--- TASK DATA ---
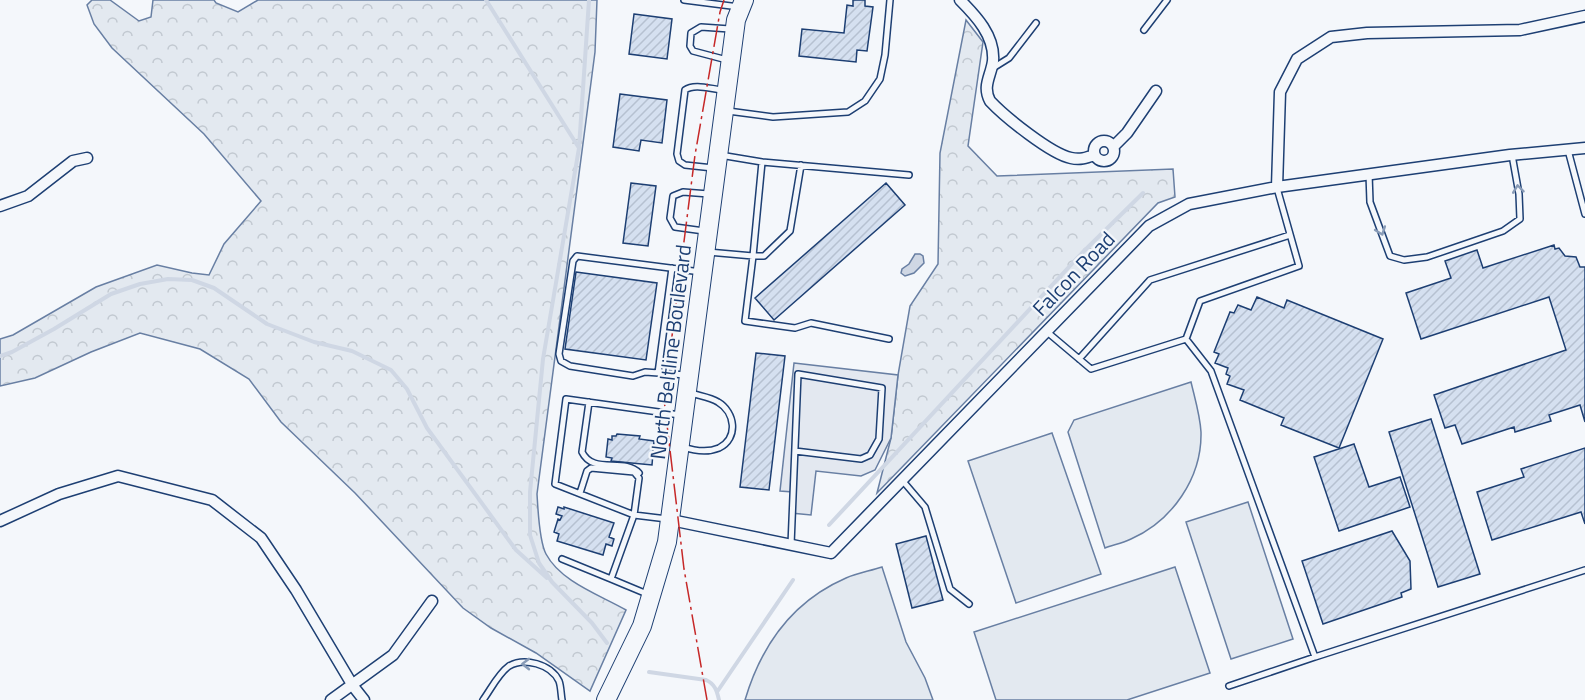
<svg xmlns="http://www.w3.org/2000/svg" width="1585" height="700" viewBox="0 0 1585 700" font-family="'Titillium Web',sans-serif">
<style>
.green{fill:#e3e9f0;stroke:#687fa3;stroke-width:1.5}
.forest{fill:url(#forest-crowns);stroke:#687fa3;stroke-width:1.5}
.parking{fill:#e3e8f0;stroke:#687fa3;stroke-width:1.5}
.water{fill:url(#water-ripples);stroke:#687fa3;stroke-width:1.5}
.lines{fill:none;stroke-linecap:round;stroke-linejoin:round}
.stream{stroke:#cfd7e4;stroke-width:4}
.building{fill:url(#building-hatch);stroke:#1d3f73;stroke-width:1.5}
.lane-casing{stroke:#1d3f73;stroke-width:8}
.street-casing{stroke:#1d3f73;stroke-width:13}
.primary-casing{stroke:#1d3f73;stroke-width:20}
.lane{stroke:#f4f7fb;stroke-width:5}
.street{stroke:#f4f7fb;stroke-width:10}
.primary{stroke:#f4f7fb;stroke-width:18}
.power{stroke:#c62828;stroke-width:1.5;stroke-dasharray:21 4.5 3 4.5;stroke-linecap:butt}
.oneway{stroke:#889bb7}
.labels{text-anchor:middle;stroke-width:4.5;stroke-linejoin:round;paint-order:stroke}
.street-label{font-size:21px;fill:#1d3f73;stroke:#f4f7fb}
</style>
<defs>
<pattern id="forest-crowns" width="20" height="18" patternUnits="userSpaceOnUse" patternTransform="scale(1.5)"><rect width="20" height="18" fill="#e3e9f0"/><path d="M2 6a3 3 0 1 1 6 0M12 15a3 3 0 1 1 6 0" fill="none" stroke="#c2c9d1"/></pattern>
<pattern id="water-ripples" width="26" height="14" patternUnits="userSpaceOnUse" patternTransform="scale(1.5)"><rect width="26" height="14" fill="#cfd7e4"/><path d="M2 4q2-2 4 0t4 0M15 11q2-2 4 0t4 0" fill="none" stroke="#b1bac7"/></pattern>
<pattern id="building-hatch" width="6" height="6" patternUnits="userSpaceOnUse" patternTransform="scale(1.5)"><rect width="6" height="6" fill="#d5e0f0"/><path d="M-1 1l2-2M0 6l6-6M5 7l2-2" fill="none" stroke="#b6c1d1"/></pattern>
</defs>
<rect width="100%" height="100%" fill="#f4f7fb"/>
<path class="green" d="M1191,382C1195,399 1200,415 1201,432C1202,478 1172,521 1131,539C1123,543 1113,545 1105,548L1068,432L1074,420Z
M1052,433L1101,574L1016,603L968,461Z
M1248,502L1293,639L1231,659L1186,522Z
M882,567L906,642L925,678L933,700H745C761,646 793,601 846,578C857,573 870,571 882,567Z
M1175,567L1210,673L1127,700H996L974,632Z"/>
<path class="forest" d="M92,0H110L139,21L151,17L153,0H214L216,3L238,12L258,0H597L595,52L537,494C538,509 539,541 546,554C561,582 600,595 626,610L590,691L536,653L491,628L463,608L355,493L281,422L249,379L200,349L140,333L91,352L35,378L0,386V339L13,335L96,287L157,265L192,273L209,275L224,244L261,201L204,134L112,48L94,24L87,5Z
M966,20L983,42L968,146L997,176L1173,169L1175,197L1158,203L877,493L891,438L898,375L910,306L938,264L940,153Z"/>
<path class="parking" d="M794,363L898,375L891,438L875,470L861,476L816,471L811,515L791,513L793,492L780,491Z"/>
<path class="water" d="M915,254H920L923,256L924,263L914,273L905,276L901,273L902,269L909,264Z"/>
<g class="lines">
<path class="stream" d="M486,0L579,148L543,359L530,492V535L539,563L552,582L592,623L607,643
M579,148L589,0
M0,356L12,352L54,329L111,294L140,284L168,279L192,280L214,288L267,324L314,342L352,351L391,370L407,389L427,428L516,550L547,578
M829,525L1082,253L1143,193
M649,672L706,680C715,684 717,691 719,700
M717,692L793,580"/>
</g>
<path class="building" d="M853,0H865V6L873,7L867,51L857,50L856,62L799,56L802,29L844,33L847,5L853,6Z
M634,14L672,19L667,59L629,54Z
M620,94L667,100L662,143L641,140L639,151L613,147Z
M631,183L656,186L648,246L623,243Z
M886,183L905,205L774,320L755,298Z
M1554,245L1555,249L1559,248L1565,256L1576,257L1580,267H1585V422L1580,405L1549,415L1551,421L1515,432L1514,427L1462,444L1455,425L1445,428L1434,395L1566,350L1549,297L1421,339L1406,293L1451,278L1445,261L1477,250L1483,268Z
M576,272L657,283L646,360L565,349Z
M1257,297L1284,308L1287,300L1383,339L1339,448L1281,425L1284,418L1240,400L1244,390L1227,384L1230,376L1226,374L1228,368L1215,363L1219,354L1214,352L1230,312L1234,313L1238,305L1251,310Z
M756,353L785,356L769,490L740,487Z
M1431,419L1480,574L1438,587L1389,432Z
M617,434L640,436L639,439L654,441L652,465L611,461L612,458L606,457L608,439L612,440V436H616Z
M1354,444L1369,487L1400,477L1410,507L1339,531L1314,457Z
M1585,448V524L1581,512L1492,540L1477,492L1524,477L1521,469Z
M558,507L564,509V507L614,523L609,537L614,539L612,546L606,544L603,555L557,541L559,534L554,532L558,519L560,520L562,516L556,514Z
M1392,531L1410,561L1411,589L1401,593L1402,597L1323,624L1302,561Z
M926,536L943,600L912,608L896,544Z"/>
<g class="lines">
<defs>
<path id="lane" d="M684,0L739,7
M1144,30L1167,0
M727,60L693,51L690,46L691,33L701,27L730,29
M993,68L1009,58L1036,23
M728,111L773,117L848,112L865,101L880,79L885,55L890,0
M1568,150L1585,214
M762,162L909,175
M801,165L790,231L764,256H753L745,321L795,328L811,323L889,339
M713,168L685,165L679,161L677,154L685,90C694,83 711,89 722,90
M1369,174L1370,202L1390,256L1404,260L1427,257L1503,231L1520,219L1519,194L1512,155
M704,231L675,227L670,218L673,196L683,192L709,194
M708,252L753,256L762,162L720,155
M1046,331L1091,369L1186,339L1200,301L1299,266L1277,188
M1186,339L1211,371L1315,657L1229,686
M1079,359L1150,280L1290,235
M658,373L672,268
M686,375L645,372L633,376L570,366L561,361L559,354L573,261L577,256L701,272
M589,402L582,452C593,475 624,457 639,473
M683,447C695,451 707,453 719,448C739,438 735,412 718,402C710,397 700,396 691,393
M902,480L925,507L950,589L969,604
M580,493L587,471L591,468L634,472L639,478L634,515L555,484L566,399L680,415
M791,545L798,374L882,388L879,439L870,455L861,459L795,451
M562,559L611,579
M647,594L611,579L634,515L667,519
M1315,657L1585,570
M483,700C491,689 498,674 509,666C524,657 551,664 559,681C561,686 561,695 562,700"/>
<path id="street" d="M960,0C976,16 995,36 993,61C991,76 982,86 990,101C1005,117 1051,154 1071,158C1080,160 1086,158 1094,155
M1094 151a10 10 0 1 1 20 0a10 10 0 1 1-20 0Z
M1113,147L1127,133L1156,91
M1277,187L1280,92L1297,59L1331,37L1367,33L1520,30L1585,16
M0,206L28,196L73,161L87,158
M671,520L831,553L1149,226L1189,204L1277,187L1510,155L1585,148
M0,521L59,494L118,476L212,500L261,538L296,590L353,686L364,700
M331,700L393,655L432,601"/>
<path id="primary" d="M606,700L642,626L667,542L736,20L744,0"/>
</defs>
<use href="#lane" class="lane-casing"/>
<use href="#street" class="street-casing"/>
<use href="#primary" class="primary-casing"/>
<use href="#lane" class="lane"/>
<use href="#street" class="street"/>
<use href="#primary" class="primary"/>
<path class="power" d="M707,700L684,569L664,399L695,155L720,12L724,0"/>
</g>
<defs><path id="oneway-chevron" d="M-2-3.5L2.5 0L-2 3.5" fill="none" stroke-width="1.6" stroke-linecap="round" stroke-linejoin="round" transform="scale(1.5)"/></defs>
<g class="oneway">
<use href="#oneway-chevron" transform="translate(1518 189) rotate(-97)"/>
<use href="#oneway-chevron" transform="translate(1381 231) rotate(70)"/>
<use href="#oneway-chevron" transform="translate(526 664) rotate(180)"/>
</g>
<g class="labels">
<g class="street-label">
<text transform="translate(1074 274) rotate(-46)" y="7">Falcon Road</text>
<text transform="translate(671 352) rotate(-83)" y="7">North Beltline Boulevard</text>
</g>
</g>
</svg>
---
- **WHAT YOU ARE ASKED TO DO**: Within the records, filter for lines that contain the word "labels" and show each one.

- **PROBLEM SOLUTION**:
.labels{text-anchor:middle;stroke-width:4.5;stroke-linejoin:round;paint-order:stroke}
<g class="labels">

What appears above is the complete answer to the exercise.